Philippe Schweyer est une figure du livre à Mulhouse. En 2008 il crée Médiapop, dont l’objet initial était d’éditer le magazine culturel Novo. De fil en aiguille, il a rencontré un véritable vivier de personnes susceptibles d’écrire des livres. S’en est suivi l’une des plus belles aventures éditoriales mulhousiennes.

Philippe, quel a été l’acte de naissance de Médiapop ?

Le déclencheur a été ma rencontre avec le photographe Bernard Plossu, dont le premier livre chez Médiapop, Far out, est sorti en 2011. Le journal Libération a relayé la publication, ce qui a mis en lumière de façon inespérée la maison naissante. Ce livre m’a donné confiance et, à partir de là, il y a eu un effet boule de neige. Médiapop en sera, fin 2021, à 120 livres édités. Aujourd’hui, je suis littéralement enseveli sous les propositions, et les choix de publication ne sont pas évidents à faire.

Pour vous, qu’est-ce qu’être éditeur ?

C’est d’abord être capable de choisir : dire non à certaines propositions, ce qui est souvent embarrassant, surtout lorsqu’il s’agit de propositions d’amis mulhousiens ou d’auteurs que j’ai déjà publiés, puis, une fois que tu as accepté un manuscrit, anticiper et maîtriser l’énorme travail nécessaire pour arriver au livre fini. Qu’il s’agisse de la reprise des textes, des échanges avec les auteurs, du choix de la couverture, tout le travail éditorial à proprement parler doit contribuer à permettre à chaque publication de se démarquer dans le flot incroyable des sorties éditoriales nationales.

J’aime le travail sur la forme du livre en général, qui se fait toujours en aller-retour avec l’auteur, car c’est un plaisir partagé. La plupart du temps, je choisis tout autant un auteur qu’un texte, et j’ai pris le parti de travailler avec des auteurs que j’apprécie, avec qui j’ai envie de passer du temps. Les auteurs sont souvent hypersensibles, mettent leurs tripes dans leur travail, et ont du mal à accepter un refus. Dire non à un auteur que j’apprécie et que j’ai déjà publié m’est particulièrement désagréable, mais c’est parfois nécessaire pour me permettre d’avancer et de tenir ma ligne éditoriale. Il m’arrive également de me décider à publier un texte que j’avais depuis longtemps dans mes tiroirs, comme ce fut le cas, par exemple, du livre de Philippe Lutz, Iles grecques mon amour, qui est devenu l’un de mes best-sellers.
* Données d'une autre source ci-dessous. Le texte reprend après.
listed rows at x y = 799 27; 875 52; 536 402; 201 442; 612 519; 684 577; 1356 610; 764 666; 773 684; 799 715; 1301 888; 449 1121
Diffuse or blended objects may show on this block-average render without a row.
Il y a une unité saisissante dans vos publications, qui démontre une très belle réflexion sur l’image et la cohérence de la ligne éditoriale de Médiapop.

Oui, mais j’aimerais renforcer cette unité. Aujourd’hui, les publications de Médiapop sont principalement organisées autour de deux collections, Sublime et Ailleurs, qui ont un même format (12x18cm). Il est compliqué d’enfermer des livres dans une collection plutôt que dans une autre. Si c’était à refaire, je ne ferais qu’une collection à ce format, et le moins possible de livres hors collection (mais il y a de très beaux projets qui nécessitent des formats plus grands, comme Un siècle de photographie en Alsace). J’aimerais être ouvert à toutes les propositions, mais principalement dans ce format, plus pratique, singulier, très identifiable.

Je crois que le secret est dans l’épure. Je regrette presque de ne pas pouvoir tout recommencer à zéro, mais en conservant l’expérience acquise : choix du papier, sens des fibres pour l’impression, livres petits et souples, grammage particulier, sont autant de points d’attention qui sont fondamentaux et sur lesquels j’ai appris à être vigilant. Je compare beaucoup mon travail à celui d’autres éditeurs pour m’en inspirer. Un objet aussi simple qu’un livre est un jeu de paramètres d’une complexité considérable.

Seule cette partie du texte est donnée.